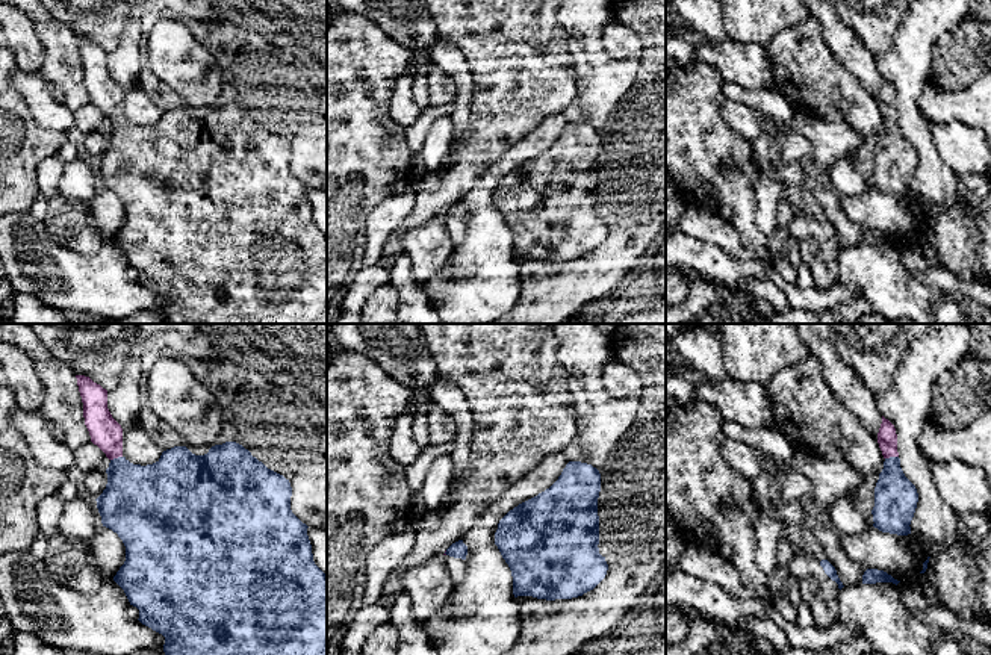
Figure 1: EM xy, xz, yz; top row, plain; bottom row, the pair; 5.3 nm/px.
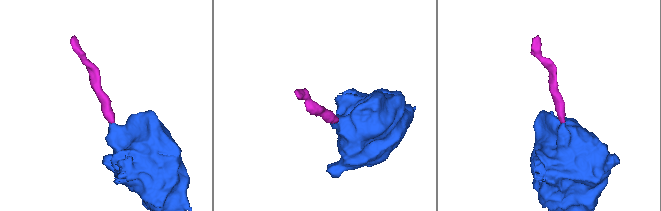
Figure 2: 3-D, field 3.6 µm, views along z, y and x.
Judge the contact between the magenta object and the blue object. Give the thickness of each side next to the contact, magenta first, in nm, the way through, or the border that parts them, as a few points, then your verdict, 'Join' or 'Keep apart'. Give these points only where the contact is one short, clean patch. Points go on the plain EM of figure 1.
Thickness 110 nm (magenta) against 220 nm. Path across: yz (887, 99), (891, 117), (891, 145), (896, 159). Join

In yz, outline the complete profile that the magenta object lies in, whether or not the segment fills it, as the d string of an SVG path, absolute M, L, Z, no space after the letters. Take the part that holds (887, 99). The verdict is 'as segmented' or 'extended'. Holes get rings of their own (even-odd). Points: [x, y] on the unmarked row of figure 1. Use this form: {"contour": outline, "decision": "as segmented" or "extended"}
{"contour": "M884 77L878 104L885 123L875 148L873 188L882 194L908 197L918 154L900 129L896 89Z", "decision": "extended"}

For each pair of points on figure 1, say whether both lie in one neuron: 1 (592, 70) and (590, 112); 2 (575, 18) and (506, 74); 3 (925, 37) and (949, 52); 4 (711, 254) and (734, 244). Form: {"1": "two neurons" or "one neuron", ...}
{"1": "one neuron", "2": "two neurons", "3": "two neurons", "4": "two neurons"}

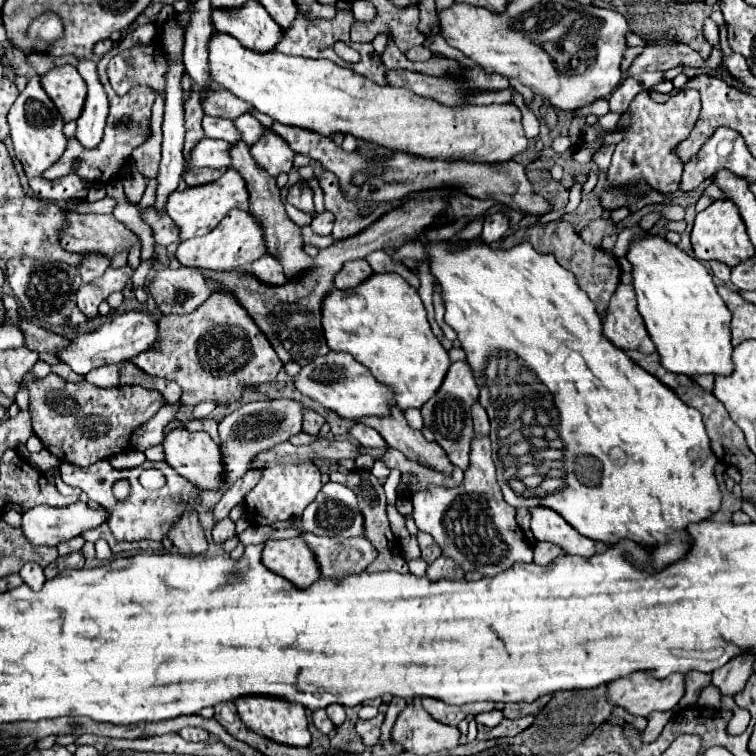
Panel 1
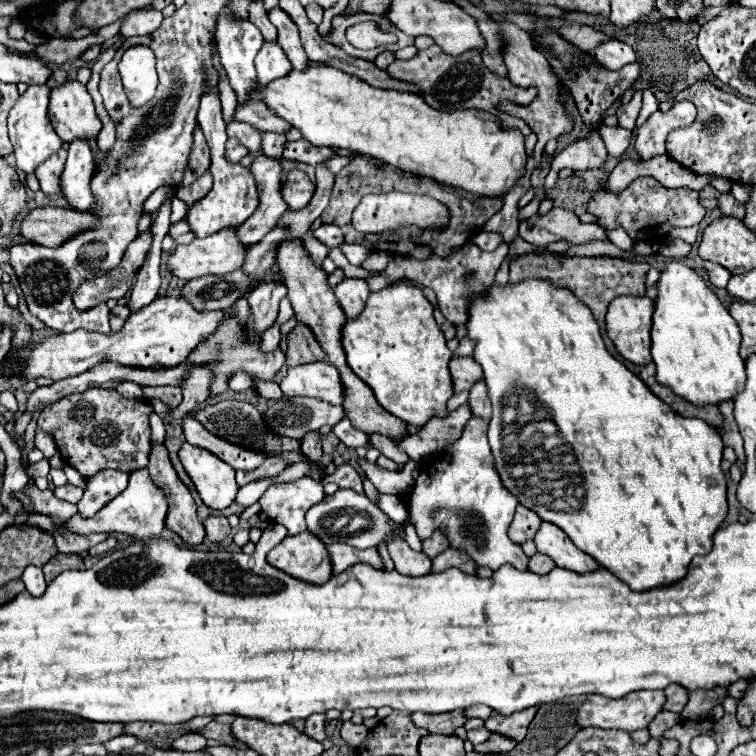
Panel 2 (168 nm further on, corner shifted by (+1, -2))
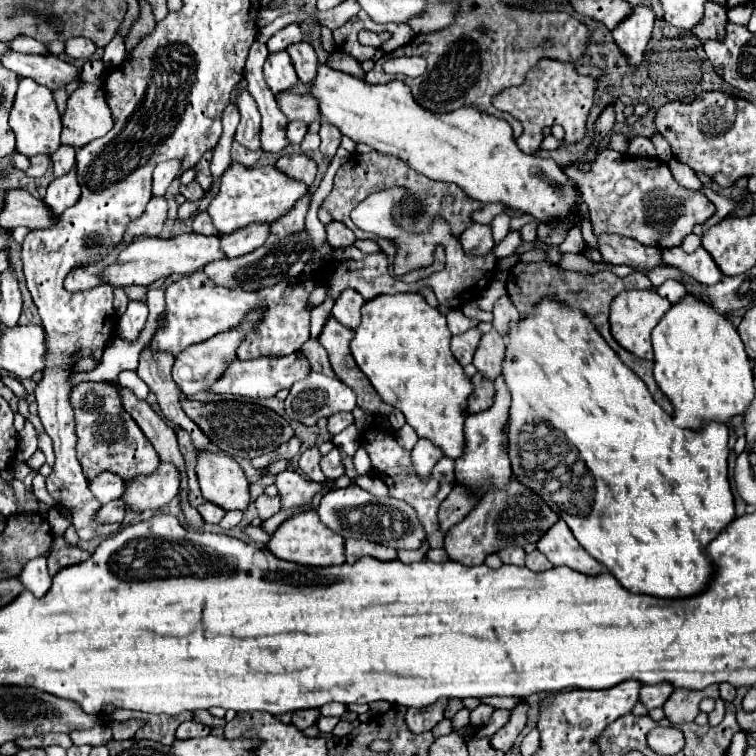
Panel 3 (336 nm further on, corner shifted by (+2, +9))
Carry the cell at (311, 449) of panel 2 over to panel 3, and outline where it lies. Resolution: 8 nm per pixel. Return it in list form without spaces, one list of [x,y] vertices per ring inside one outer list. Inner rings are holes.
[[[316,445],[308,447],[308,449],[302,453],[302,457],[300,457],[300,469],[302,469],[302,471],[308,475],[308,479],[312,479],[312,481],[324,481],[324,479],[326,479],[324,473],[322,473],[322,469],[320,469],[320,459],[322,459],[322,455],[320,455],[320,451],[318,451]]]

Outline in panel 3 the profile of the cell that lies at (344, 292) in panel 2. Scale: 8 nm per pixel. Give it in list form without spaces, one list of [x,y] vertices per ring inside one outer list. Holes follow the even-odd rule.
[[[344,289],[340,297],[336,299],[332,307],[332,315],[346,327],[356,329],[360,325],[360,307],[364,305],[364,299],[358,291],[354,289]]]

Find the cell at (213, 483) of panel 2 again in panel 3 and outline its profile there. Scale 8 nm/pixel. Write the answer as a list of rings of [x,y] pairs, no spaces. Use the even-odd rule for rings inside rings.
[[[202,451],[196,459],[196,473],[206,501],[212,501],[226,511],[244,511],[248,507],[250,483],[232,457]]]

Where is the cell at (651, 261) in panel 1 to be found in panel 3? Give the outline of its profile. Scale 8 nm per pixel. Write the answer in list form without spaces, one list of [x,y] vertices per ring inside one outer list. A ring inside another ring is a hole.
[[[686,293],[666,311],[652,331],[652,347],[654,379],[672,401],[678,427],[698,429],[706,421],[726,423],[750,405],[754,397],[752,361],[734,325],[698,295]]]

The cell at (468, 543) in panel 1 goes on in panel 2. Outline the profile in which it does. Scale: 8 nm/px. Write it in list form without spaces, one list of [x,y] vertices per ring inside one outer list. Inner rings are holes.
[[[471,418],[461,438],[447,448],[447,452],[421,464],[409,502],[411,518],[421,540],[427,540],[435,530],[443,530],[447,532],[451,546],[459,550],[465,548],[477,566],[497,570],[503,564],[511,564],[517,570],[527,570],[529,558],[519,544],[513,544],[507,538],[517,500],[503,488],[495,470],[495,458],[487,442],[487,424],[487,420]]]

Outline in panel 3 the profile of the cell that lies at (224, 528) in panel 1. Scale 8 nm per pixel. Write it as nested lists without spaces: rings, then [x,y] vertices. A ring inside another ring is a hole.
[[[202,503],[200,507],[198,507],[198,513],[202,515],[202,519],[206,521],[206,523],[220,523],[222,521],[222,517],[226,515],[226,511],[222,511],[218,505],[214,505],[214,503]]]

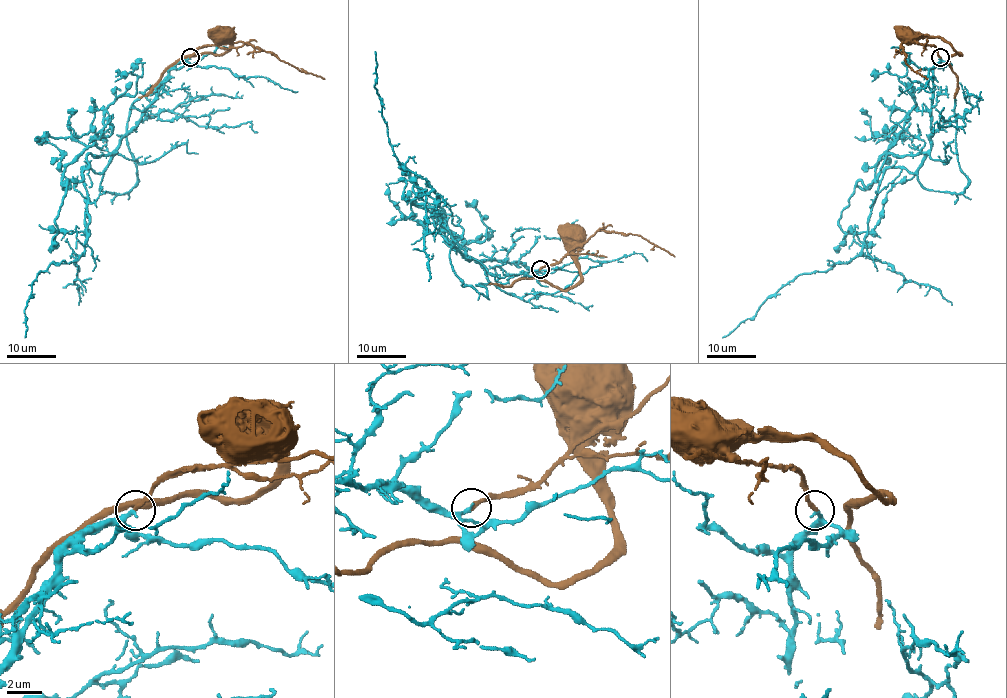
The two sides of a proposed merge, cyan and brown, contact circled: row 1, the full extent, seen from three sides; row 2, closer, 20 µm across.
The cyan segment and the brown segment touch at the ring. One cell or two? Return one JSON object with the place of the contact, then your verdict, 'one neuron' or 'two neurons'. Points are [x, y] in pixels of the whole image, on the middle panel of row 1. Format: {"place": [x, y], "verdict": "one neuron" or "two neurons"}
{"place": [540, 269], "verdict": "one neuron"}

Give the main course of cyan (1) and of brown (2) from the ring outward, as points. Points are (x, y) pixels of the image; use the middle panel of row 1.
1: (540, 269), (469, 260), (435, 227), (435, 191), (402, 165), (390, 142), (375, 86), (375, 52)
2: (540, 269), (557, 263), (575, 247), (570, 236)

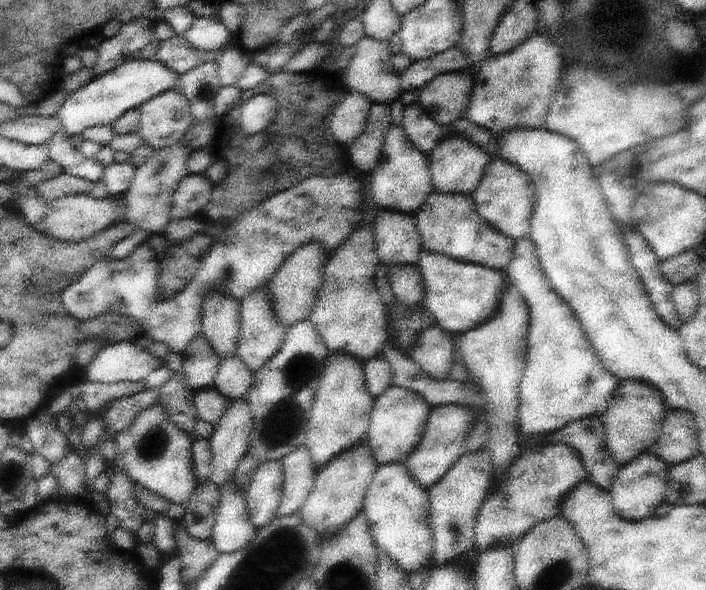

Work item :: Pictures stay out of the answer; the rest of the listing above is returned exactly.

Answer to this problem ::
Figure 1: EM xy, xz, yz; top row, plain; bottom row, the pair; 5.3 nm/px.
Figure 2: 3-D, field 3.6 µm, views along z, y and x.
Judge the contact between the magenta object and the blue object. Give the thickness of each side next to the contact, magenta first, in nm, the way through, or the border that parts them, as a few points, then your verdict, 'Join' or 'Keep apart'. Give these points only where the contact is one short, clean patch. Points go on the plain EM of figure 1.
Thickness 110 nm (magenta) against 220 nm. Path across: yz (887, 99), (891, 117), (891, 145), (896, 159). Join

In yz, outline the complete profile that the magenta object lies in, whether or not the segment fills it, as the d string of an SVG path, absolute M, L, Z, no space after the letters. Take the part that holds (887, 99). The verdict is 'as segmented' or 'extended'. Holes get rings of their own (even-odd). Points: [x, y] on the unmarked row of figure 1. Use this form: {"contour": outline, "decision": "as segmented" or "extended"}
{"contour": "M884 77L878 104L885 123L875 148L873 188L882 194L908 197L918 154L900 129L896 89Z", "decision": "extended"}

For each pair of points on figure 1, say whether both lie in one neuron: 1 (592, 70) and (590, 112); 2 (575, 18) and (506, 74); 3 (925, 37) and (949, 52); 4 (711, 254) and (734, 244). Form: {"1": "two neurons" or "one neuron", ...}
{"1": "one neuron", "2": "two neurons", "3": "two neurons", "4": "two neurons"}

Panel 1
Panel 2 (168 nm further on, corner shifted by (+1, -2))
Panel 3 (336 nm further on, corner shifted by (+2, +9))
Carry the cell at (311, 449) of panel 2 over to panel 3, and outline where it lies. Resolution: 8 nm per pixel. Return it in list form without spaces, one list of [x,y] vertices per ring inside one outer list. Inner rings are holes.
[[[316,445],[308,447],[308,449],[302,453],[302,457],[300,457],[300,469],[302,469],[302,471],[308,475],[308,479],[312,479],[312,481],[324,481],[324,479],[326,479],[324,473],[322,473],[322,469],[320,469],[320,459],[322,459],[322,455],[320,455],[320,451],[318,451]]]

Outline in panel 3 the profile of the cell that lies at (344, 292) in panel 2. Scale: 8 nm per pixel. Give it in list form without spaces, one list of [x,y] vertices per ring inside one outer list. Holes follow the even-odd rule.
[[[344,289],[340,297],[336,299],[332,307],[332,315],[346,327],[356,329],[360,325],[360,307],[364,305],[364,299],[358,291],[354,289]]]

Find the cell at (213, 483) of panel 2 again in panel 3 and outline its profile there. Scale 8 nm/pixel. Write the answer as a list of rings of [x,y] pairs, no spaces. Use the even-odd rule for rings inside rings.
[[[202,451],[196,459],[196,473],[206,501],[212,501],[226,511],[244,511],[248,507],[250,483],[232,457]]]

Where is the cell at (651, 261) in panel 1 to be found in panel 3? Give the outline of its profile. Scale 8 nm per pixel. Write the answer in list form without spaces, one list of [x,y] vertices per ring inside one outer list. A ring inside another ring is a hole.
[[[686,293],[666,311],[652,331],[652,347],[654,379],[672,401],[678,427],[698,429],[706,421],[726,423],[750,405],[754,397],[752,361],[734,325],[698,295]]]

The cell at (468, 543) in panel 1 goes on in panel 2. Outline the profile in which it does. Scale: 8 nm/px. Write it in list form without spaces, one list of [x,y] vertices per ring inside one outer list. Inner rings are holes.
[[[471,418],[461,438],[447,448],[447,452],[421,464],[409,502],[411,518],[421,540],[427,540],[435,530],[443,530],[447,532],[451,546],[459,550],[465,548],[477,566],[497,570],[503,564],[511,564],[517,570],[527,570],[529,558],[519,544],[513,544],[507,538],[517,500],[503,488],[495,470],[495,458],[487,442],[487,424],[487,420]]]

Outline in panel 3 the profile of the cell that lies at (224, 528) in panel 1. Scale 8 nm per pixel. Write it as nested lists without spaces: rings, then [x,y] vertices. A ring inside another ring is a hole.
[[[202,503],[200,507],[198,507],[198,513],[202,515],[202,519],[206,521],[206,523],[220,523],[222,521],[222,517],[226,515],[226,511],[222,511],[218,505],[214,505],[214,503]]]

The two sides of a proposed merge, cyan and brown, contact circled: row 1, the full extent, seen from three sides; row 2, closer, 20 µm across.
The cyan segment and the brown segment touch at the ring. One cell or two? Return one JSON object with the place of the contact, then your verdict, 'one neuron' or 'two neurons'. Points are [x, y] in pixels of the whole image, on the middle panel of row 1. Format: {"place": [x, y], "verdict": "one neuron" or "two neurons"}
{"place": [540, 269], "verdict": "one neuron"}

Give the main course of cyan (1) and of brown (2) from the ring outward, as points. Points are (x, y) pixels of the image; use the middle panel of row 1.
1: (540, 269), (469, 260), (435, 227), (435, 191), (402, 165), (390, 142), (375, 86), (375, 52)
2: (540, 269), (557, 263), (575, 247), (570, 236)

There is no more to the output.